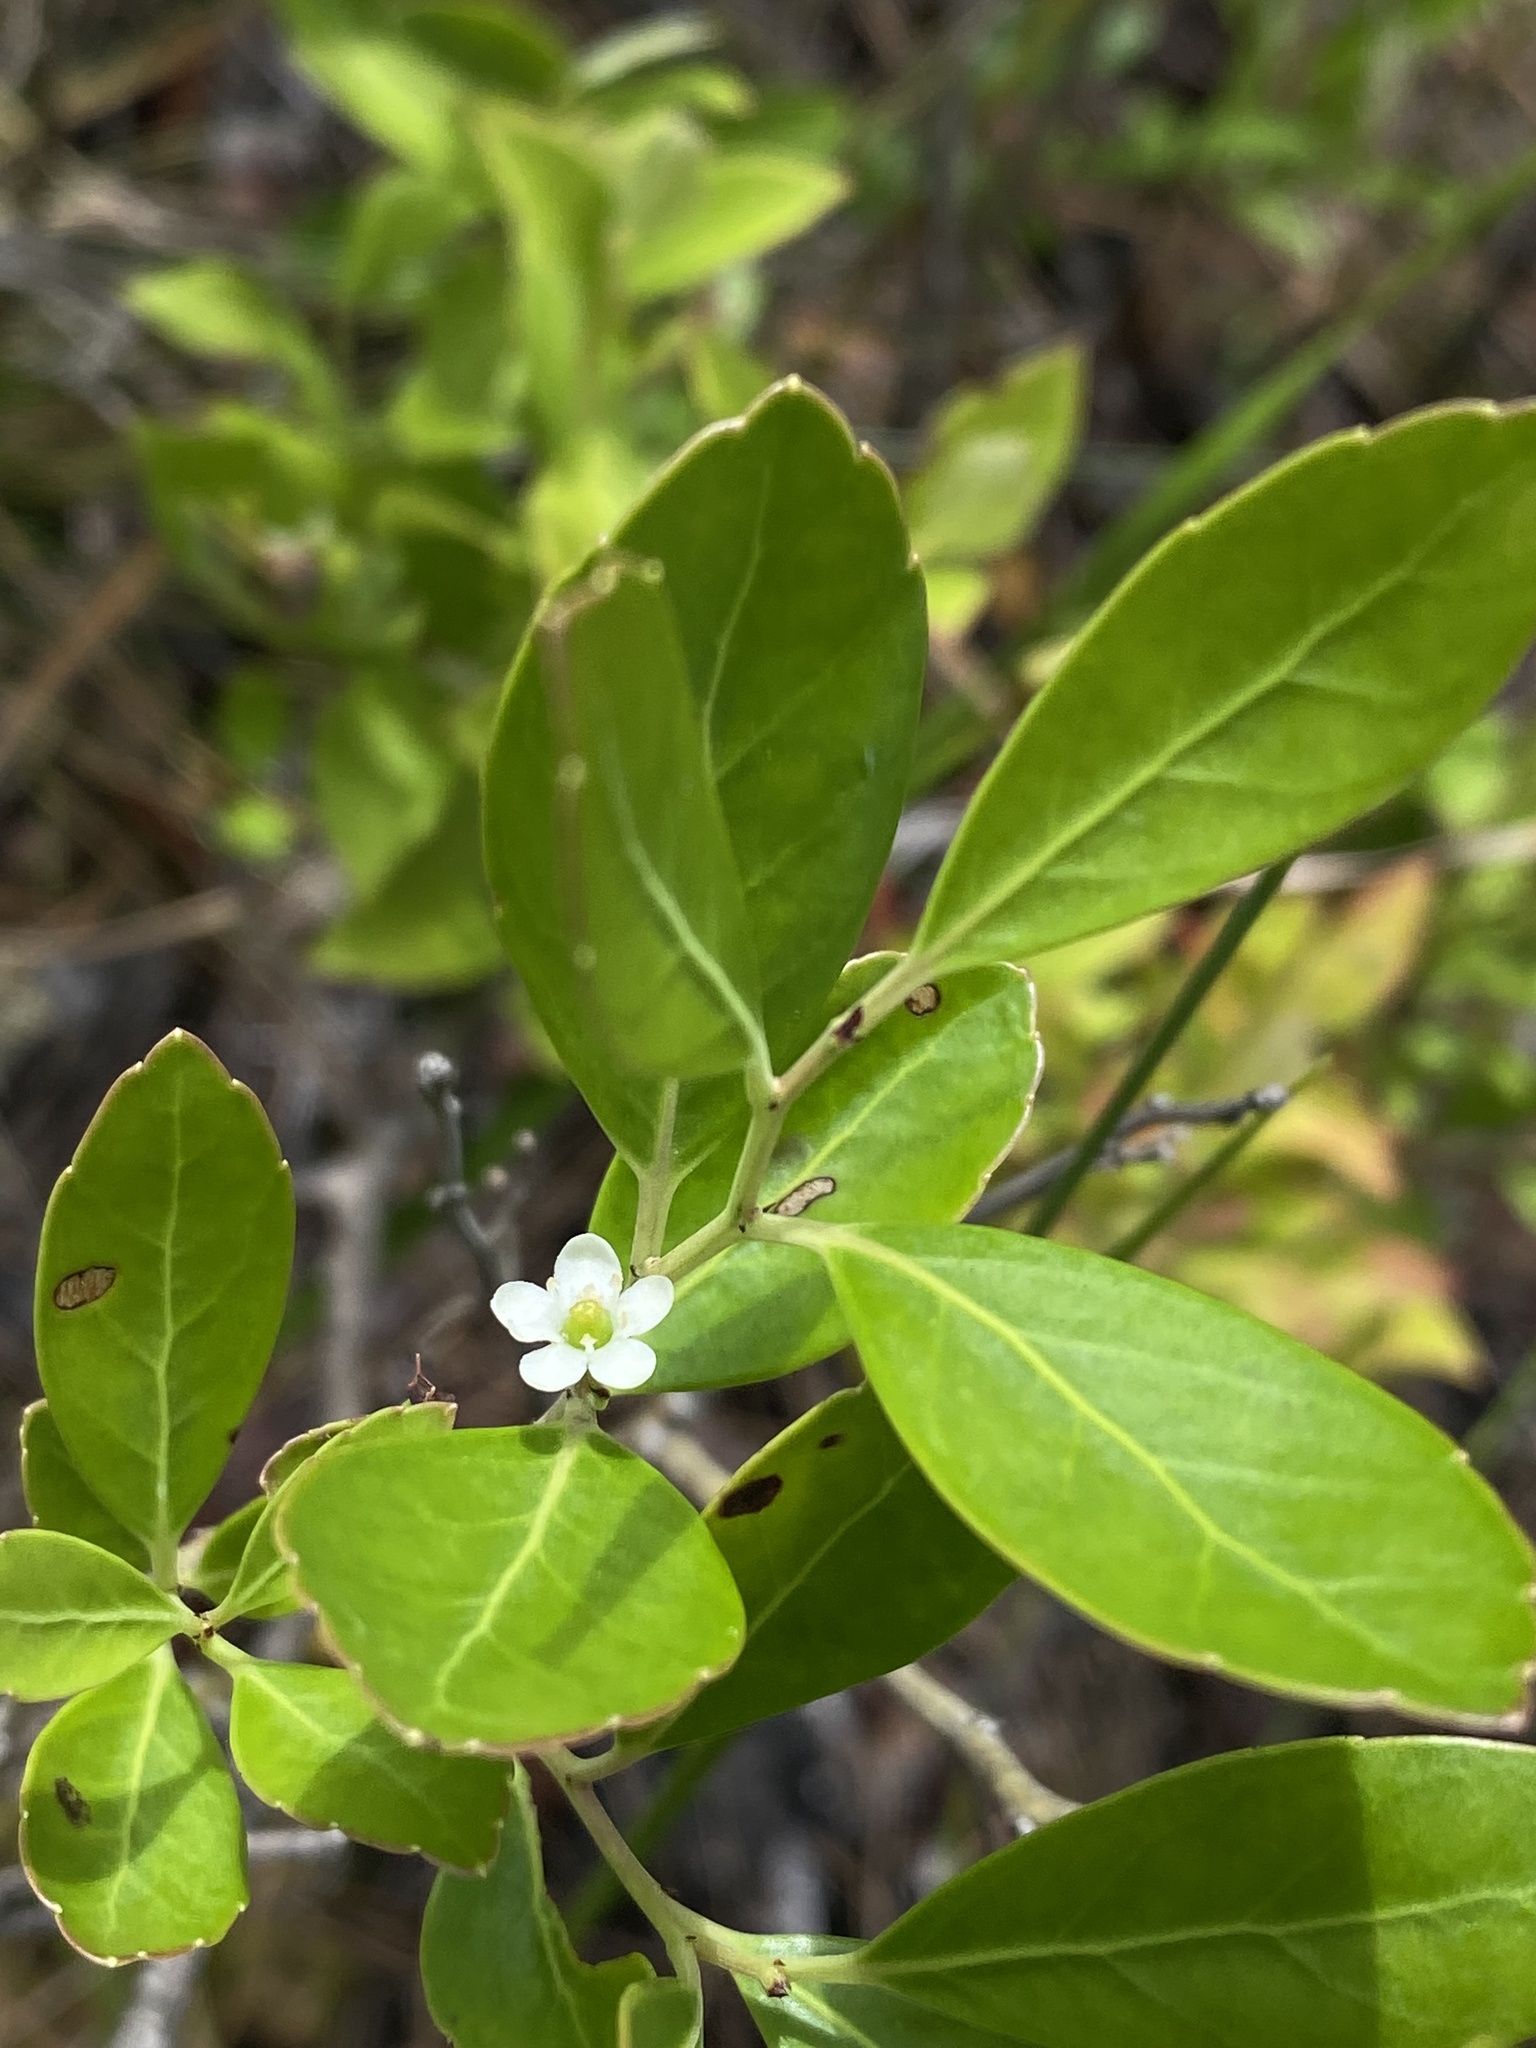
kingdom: Plantae
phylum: Tracheophyta
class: Magnoliopsida
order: Aquifoliales
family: Aquifoliaceae
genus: Ilex
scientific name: Ilex glabra
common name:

### Consignes
Disposez en liste numérotée les lignes de toutes les entrées ci-dessus, en omettant les lignes vides. Laissez les images hors de votre réponse.

### Solution
1. kingdom: Plantae
2. phylum: Tracheophyta
3. class: Magnoliopsida
4. order: Aquifoliales
5. family: Aquifoliaceae
6. genus: Ilex
7. scientific name: Ilex glabra
8. common name:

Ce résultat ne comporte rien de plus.